Jim did not answer her knock, so she simply pushed the door open. The entrance hall was dark, for rain clouds were gathering and the candles had not been lit in the vestibule. Mrs. Beam had her work cut out for her, it seemed. But Catherine did not even care. She was too happy and warm and well to care about households and candles. Who could care for such trifles when a man like Alex Waters stood in the room?

“I must tell you a secret, Alex. And you must not tell a soul.”

“What is that, Miss Middlebrook?”

“Call me Catherine.” She leaned close to him, drawing him into the darkened hallway. She felt a tiny bit dangerous, a tiny bit wild, but she also knew that no matter what the provocation, he would always look after her, would always see to her needs and interests without her even having to ask. For all his good looks and non-marrying ways, Alex was a good man.

“Come close, and I will tell you.”

He obligingly leaned down, and she raised her hands to settle on his broad shoulders. She knew that his horses would stay in place and not run away, as she had seen him tie them to the post by the road. So she closed the door behind him with a tilt of her hips, and stepped even closer in the dark.

“I like you too, Alex Waters. A very great deal. More than any man I have ever met, save my father. And he was a great man.”

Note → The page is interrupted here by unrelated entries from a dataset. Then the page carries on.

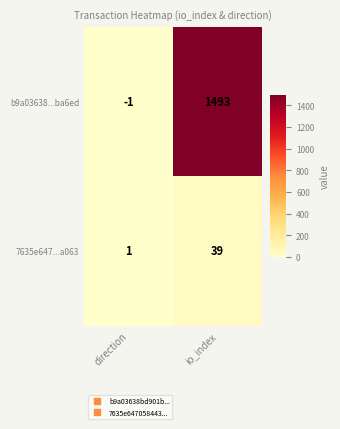

Rank the series by their maximum value, from lowest to highest.

7635e647...a063, b9a03638...ba6ed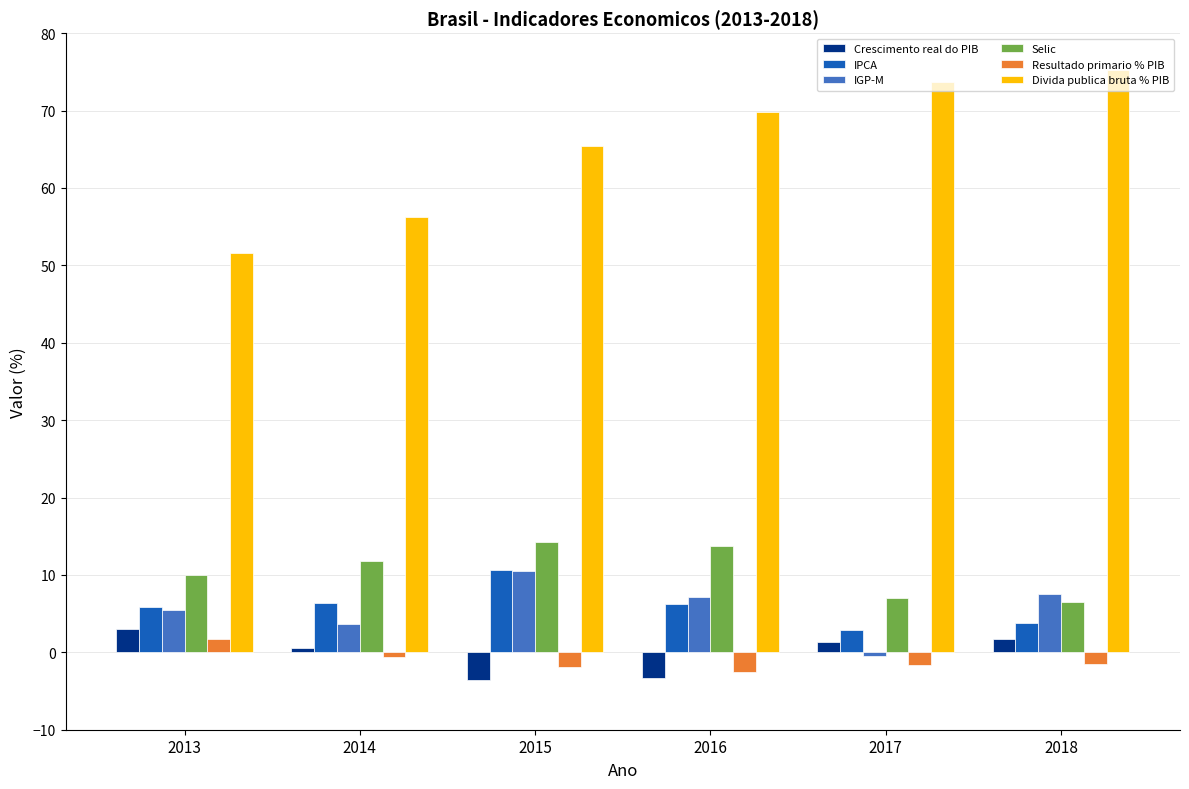

What is the difference between the Crescimento real do PIB values at 2014 and 2013?

2.5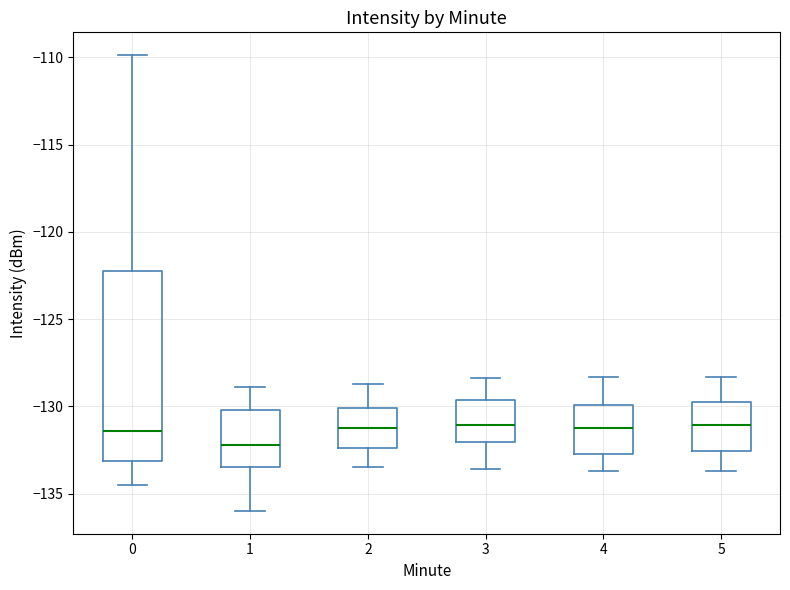

Where does the lower whisker of the box at x = 0 end on the y-axis? The values are not printed on the chart, so give them approximately, as read against the axis.

-134.5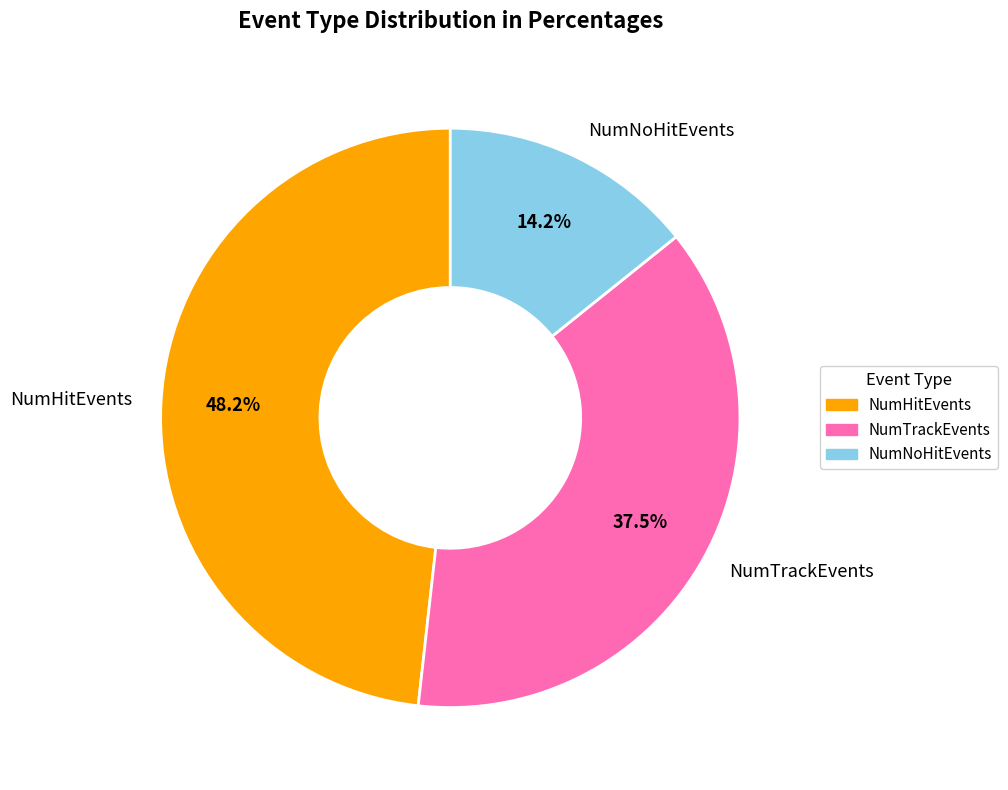

Which slice is the smallest?

NumNoHitEvents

“I am sure he was. Miss Middlebrook—”

“Catherine,” she corrected him.

“Catherine,” he amended. “We are standing a bit too close. Someone might see.”

She smiled at him then, and felt as if a little sun had risen in her heart. Even in that dark corridor, when any other man would have taken advantage, he was still trying to care for her. She leaned close, as if to whisper once more in his ear, but at the last moment, she turned her head, and brushed her lips against his.